You can think of it as a tree of values and sections, and you can access these values in several different ways depending on your needs.
Accessing Values via Name-Path
If you know the fixed names of the values in your configuration, you can access them directly using a string-based name-path:
import erbsland.conf as elcl
try:
doc = elcl.load("configuration.elcl")
server_port = doc["server.port"].as_int()
server_host = doc["server.host"].as_text()
# ...
except elcl.Error as e:
print(f"Failed to load configuration: {e}")
The path is always resolved relative to the instance you access it from.
Note
When you use a string name-path, it must be parsed and validated on every lookup. If you repeatedly access the same values, it is more efficient to pre-compile the name-paths once:
SERVER_PORT = elcl.NamePath.from_text("server.port")
SERVER_HOST = elcl.NamePath.from_text("server.host")
This way, any syntax errors are raised early (at definition time), and lookups are faster.

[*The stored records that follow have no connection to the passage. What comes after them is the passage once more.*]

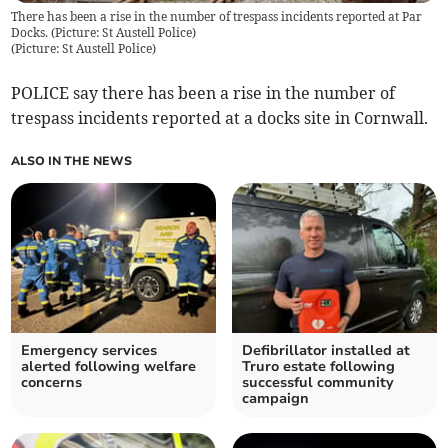
There has been a rise in the number of trespass incidents reported at Par
Docks. (Picture: St Austell Police)
(
Picture: St Austell Police
)
POLICE say there has been a rise in the number of
trespass incidents reported at a docks site in Cornwall.
ALSO IN THE NEWS
Emergency services
Defibrillator installed at
alerted following welfare
Truro estate following
concerns
successful community
campaign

Accessing Values via Index
Every Value
also behaves like a Python list,
so you can access elements using an index:
first_server = doc["server"][0]
last_server = doc["server"][-1]
The difference to regular Python lists is that errors are not raised as IndexError
,
but as ConfValueNotFound
.
Iterating over Value and Section Lists
Every value is iterable. This makes it easy to loop through lists of sections or values:
for server_value in doc["server"]:
port = server_value["port"].as_int()
host = server_value["host"].as_text()
# ...
This is especially useful when your configuration defines multiple sections of the same kind (for example, multiple servers, clients, or plugins).